== DOCUMENT SEGMENT

Mechanisms of the anti-inflammatory effects of SGLTis in diabetes. SGLTis can effectively reduce the levels of inflammatory markers (including but not limited to TNF-α, IL-1β, IL-6, MCP-1, and CRP), and affect the inflammatory signaling pathways by activating AMPK, inhibiting the activation of NLRP3 inflammasome, and promoting the polarization of M2 macrophages, thereby directly inhibiting diabetic inflammation. In addition, SGLTis also exert indirect anti-inflammatory effects by regulating various metabolic pathways, such as reducing hyperglycemia, hyperinsulinemia, uric acid levels, body weight and excessive adipose tissue, and increasing ketone body levels. There is a close interaction between inflammation and oxidative stress, and the reduction of oxidative stress levels by SGLTis can alleviate the inflammatory process. SGLTis, Sodium-glucose cotransporter inhibitors; ATP, adenosine triphosphate; ADP, adenosine diphosphate; AMP, adenosine monophosphate; AMPK, adenosine 5'-monophosphate-activated protein kinase; mTOR, mechanistic target of rapamycin; NLRP3, NOD-, LRR- and pyridine domain-containing protein 3; IL, Interleukin; TNF-α, Tumour necrosis factor-α; MCP-1, Monocyte chemoattractant protein-1; CRP, C-reactive protein; Blue arrows, represent the normal signalling pathway;↑, increase;↓, decrease

There is a lack of relevant research evidence on the anti-inflammatory effect of the SGLT1/2i sotagliflozin, which is estimated to have the strongest anti-inflammatory effect of SGLTis. This is because it inhibits not only SGLT2 but also SGLT1, which has a strong effect on the gut and may have positive effects on gut bacteria and hormones. This could be why it is the only SGLTis that can reduce macrovascular events in patients with T2D [21]. There is no disagreement that inflammation causes atherosclerosis.

====
== STORED DATA

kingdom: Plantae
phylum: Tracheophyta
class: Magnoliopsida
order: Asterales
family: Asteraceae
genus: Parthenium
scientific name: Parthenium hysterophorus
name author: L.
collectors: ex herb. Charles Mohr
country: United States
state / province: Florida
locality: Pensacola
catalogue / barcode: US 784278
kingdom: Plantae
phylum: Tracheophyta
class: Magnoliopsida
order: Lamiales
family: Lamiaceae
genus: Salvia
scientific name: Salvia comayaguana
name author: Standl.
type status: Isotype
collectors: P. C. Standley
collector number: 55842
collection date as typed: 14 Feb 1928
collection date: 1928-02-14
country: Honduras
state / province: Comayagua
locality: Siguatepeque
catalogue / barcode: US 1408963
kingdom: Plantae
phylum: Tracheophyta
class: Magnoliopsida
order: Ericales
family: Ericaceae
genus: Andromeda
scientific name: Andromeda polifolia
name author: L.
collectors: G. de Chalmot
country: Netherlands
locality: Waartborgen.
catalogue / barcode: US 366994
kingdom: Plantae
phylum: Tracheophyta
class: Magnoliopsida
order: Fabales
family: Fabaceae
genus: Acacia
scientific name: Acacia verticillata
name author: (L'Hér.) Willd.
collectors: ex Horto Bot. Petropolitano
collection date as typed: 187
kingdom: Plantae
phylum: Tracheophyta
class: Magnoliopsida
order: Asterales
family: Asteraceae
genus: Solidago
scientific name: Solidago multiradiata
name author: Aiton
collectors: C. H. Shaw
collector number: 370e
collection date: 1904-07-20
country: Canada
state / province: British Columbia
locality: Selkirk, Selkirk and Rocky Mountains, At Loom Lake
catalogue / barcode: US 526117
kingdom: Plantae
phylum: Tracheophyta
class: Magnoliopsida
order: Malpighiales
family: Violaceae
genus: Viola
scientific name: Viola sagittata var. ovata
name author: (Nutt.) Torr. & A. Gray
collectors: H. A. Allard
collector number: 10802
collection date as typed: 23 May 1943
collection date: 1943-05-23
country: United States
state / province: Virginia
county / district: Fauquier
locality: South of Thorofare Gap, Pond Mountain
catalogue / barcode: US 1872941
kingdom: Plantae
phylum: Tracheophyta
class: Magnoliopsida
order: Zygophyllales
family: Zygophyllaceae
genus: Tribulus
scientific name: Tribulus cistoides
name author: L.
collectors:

====

_WORK ITEM_
Return the part of the passage on SGLT inhibitors and inflammation from "There is a lack" up to and including "inflammation causes atherosclerosis.", copied word for word.

_EXERCISE ANSWER_
There is a lack of relevant research evidence on the anti-inflammatory effect of the SGLT1/2i sotagliflozin, which is estimated to have the strongest anti-inflammatory effect of SGLTis. This is because it inhibits not only SGLT2 but also SGLT1, which has a strong effect on the gut and may have positive effects on gut bacteria and hormones. This could be why it is the only SGLTis that can reduce macrovascular events in patients with T2D [21]. There is no disagreement that inflammation causes atherosclerosis.